■ **Directive**
The answer must be a single number: how many lines of the entries below include "posts".

■ **Materials provided**
= Beginning of Section =
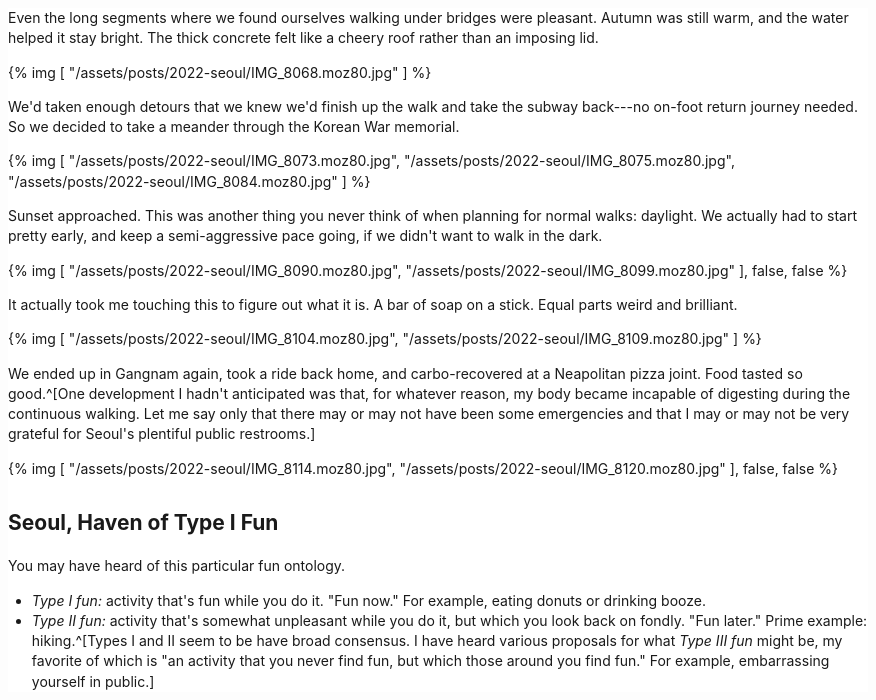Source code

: Even the long segments where we found ourselves walking under bridges were pleasant. Autumn was still warm, and the water helped it stay bright. The thick concrete felt like a cheery roof rather than an imposing lid.

{% img [
    "/assets/posts/2022-seoul/IMG_8068.moz80.jpg"
] %}

We'd taken enough detours that we knew we'd finish up the walk and take the subway back---no on-foot return journey needed. So we decided to take a meander through the Korean War memorial.

{% img [
    "/assets/posts/2022-seoul/IMG_8073.moz80.jpg",
    "/assets/posts/2022-seoul/IMG_8075.moz80.jpg",
    "/assets/posts/2022-seoul/IMG_8084.moz80.jpg"
] %}

Sunset approached. This was another thing you never think of when planning for normal walks: daylight. We actually had to start pretty early, and keep a semi-aggressive pace going, if we didn't want to walk in the dark.

{% img [
    "/assets/posts/2022-seoul/IMG_8090.moz80.jpg",
    "/assets/posts/2022-seoul/IMG_8099.moz80.jpg"
], false, false %}

<p class="figcaption">It actually took me touching this to figure out what it is. A bar of soap on a stick. Equal parts weird and brilliant.</p>

{% img [
    "/assets/posts/2022-seoul/IMG_8104.moz80.jpg",
    "/assets/posts/2022-seoul/IMG_8109.moz80.jpg"
] %}

We ended up in Gangnam again, took a ride back home, and carbo-recovered at a Neapolitan pizza joint. Food tasted so good.^[One development I hadn't anticipated was that, for whatever reason, my body became incapable of digesting during the continuous walking. Let me say only that there may or may not have been some emergencies and that I may or may not be very grateful for Seoul's plentiful public restrooms.]

{% img [
    "/assets/posts/2022-seoul/IMG_8114.moz80.jpg",
    "/assets/posts/2022-seoul/IMG_8120.moz80.jpg"
], false, false %}

## Seoul, Haven of Type I Fun

You may have heard of this particular fun ontology.
- _Type I fun:_ activity that's fun while you do it. "Fun now." For example, eating donuts or drinking booze.
- _Type II fun:_ activity that's somewhat unpleasant while you do it, but which you look back on fondly. "Fun later." Prime example: hiking.^[Types I and II seem to be have broad consensus. I have heard various proposals for what _Type III fun_ might be, my favorite of which is "an activity that you never find fun, but which those around you find fun." For example, embarrassing yourself in public.]


[^plan]: Actually, the planning was pretty involved. First I checked over walking chunks of past segments of the trip with similar geography to try to get a good estimate of my _steps per mile._ Then, using this, I could plan a loop that would take us 50k steps, but which would allow for (a) additional loops to add distance, and (b) returning early via public transit, both to account for my estimate being wrong in either direction. Check weather, make appropriate packing list (sunscreen, water, battery+cable, sweatshirt, hat, headphones, backpack), charge extra battery, download podcasts. Check items need vs have. Plan for morning of to buy needed items (sunscreen @ Olive Young; coffee at crappy 24h place because it's actually open). Plan timing: sunlight, and making sure a restaurant for afterwards is open. This then requires computing walking pace (estimate: 9.5 hours of walking, not including any breaks), adding breaks (very minimal) and lunch stop. Check sunset and sunrise (ha!) times. Working backwards to get a wake up hour for which Julie wouldn't hate me (partial success on that front). So yeah. Walking is serious business.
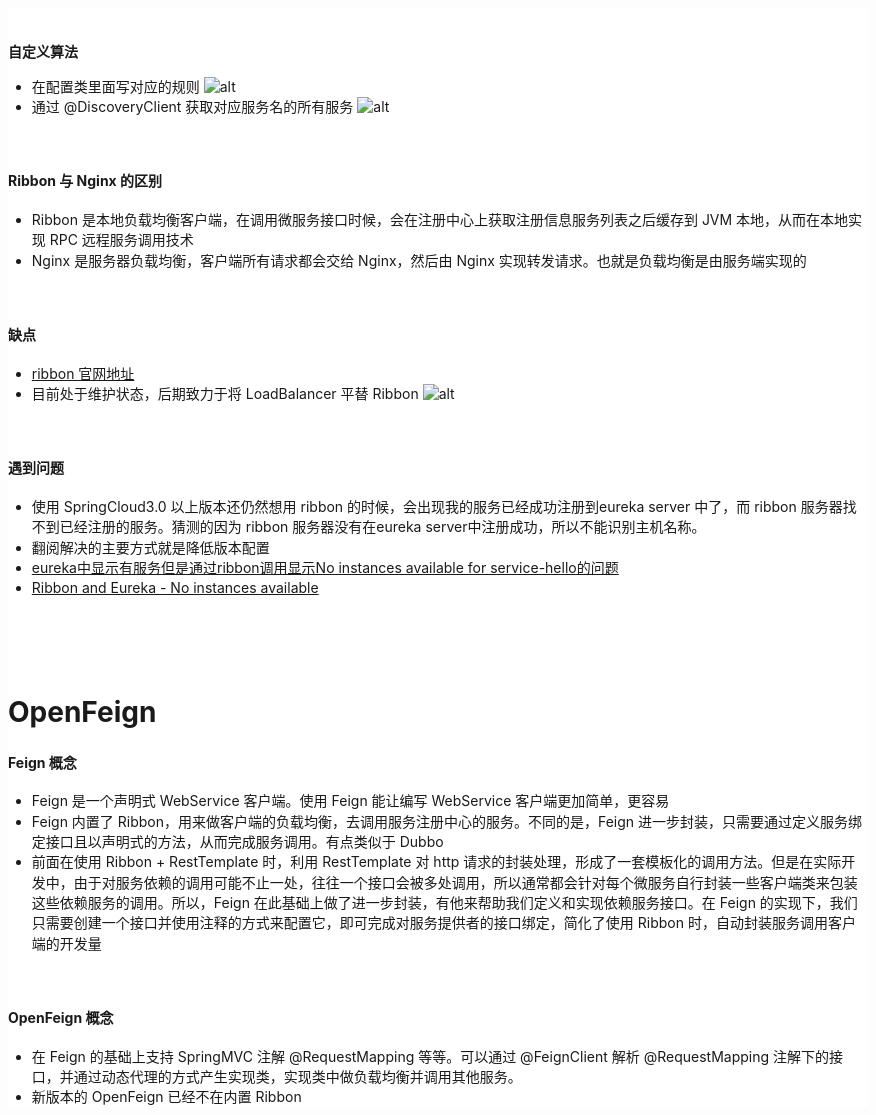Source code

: 
<br>

**自定义算法**
- 在配置类里面写对应的规则
  ![alt](https://uploadfiles.nowcoder.com/images/20221230/630417200_1672395081756/D2B5CA33BD970F64A6301FA75AE2EB22)
- 通过 @DiscoveryClient 获取对应服务名的所有服务
  ![alt](https://uploadfiles.nowcoder.com/images/20221230/630417200_1672395098493/D2B5CA33BD970F64A6301FA75AE2EB22)


<br>

#### Ribbon 与 Nginx 的区别
- Ribbon 是本地负载均衡客户端，在调用微服务接口时候，会在注册中心上获取注册信息服务列表之后缓存到 JVM 本地，从而在本地实现 RPC 远程服务调用技术
- Nginx 是服务器负载均衡，客户端所有请求都会交给 Nginx，然后由 Nginx 实现转发请求。也就是负载均衡是由服务端实现的

<br>

#### 缺点
- [ribbon 官网地址](https://github.com/Netflix/ribbon)
- 目前处于维护状态，后期致力于将 LoadBalancer 平替 Ribbon
  ![alt](https://uploadfiles.nowcoder.com/images/20221219/630417200_1671423839057/D2B5CA33BD970F64A6301FA75AE2EB22)

<br>

#### 遇到问题
- 使用 SpringCloud3.0 以上版本还仍然想用 ribbon 的时候，会出现我的服务已经成功注册到eureka server 中了，而 ribbon 服务器找不到已经注册的服务。猜测的因为 ribbon 服务器没有在eureka server中注册成功，所以不能识别主机名称。
- 翻阅解决的主要方式就是降低版本配置
- [eureka中显示有服务但是通过ribbon调用显示No instances available for service-hello的问题](https://blog.51cto.com/u_15707676/5857021)
- [Ribbon and Eureka - No instances available](https://stackoverflow.com/questions/46747246/ribbon-and-eureka-no-instances-available)

<br>
<br>


# OpenFeign
#### Feign 概念
- Feign 是一个声明式 WebService 客户端。使用 Feign 能让编写 WebService 客户端更加简单，更容易
- Feign 内置了 Ribbon，用来做客户端的负载均衡，去调用服务注册中心的服务。不同的是，Feign 进一步封装，只需要通过定义服务绑定接口且以声明式的方法，从而完成服务调用。有点类似于 Dubbo
- 前面在使用 Ribbon + RestTemplate 时，利用 RestTemplate 对 http 请求的封装处理，形成了一套模板化的调用方法。但是在实际开发中，由于对服务依赖的调用可能不止一处，往往一个接口会被多处调用，所以通常都会针对每个微服务自行封装一些客户端类来包装这些依赖服务的调用。所以，Feign 在此基础上做了进一步封装，有他来帮助我们定义和实现依赖服务接口。在 Feign 的实现下，我们只需要创建一个接口并使用注释的方式来配置它，即可完成对服务提供者的接口绑定，简化了使用 Ribbon 时，自动封装服务调用客户端的开发量

<br>

#### OpenFeign 概念
- 在 Feign 的基础上支持 SpringMVC 注解 @RequestMapping 等等。可以通过 @FeignClient 解析 @RequestMapping 注解下的接口，并通过动态代理的方式产生实现类，实现类中做负载均衡并调用其他服务。
- 新版本的 OpenFeign 已经不在内置 Ribbon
= End of Section =
■ **Answer to this task**
10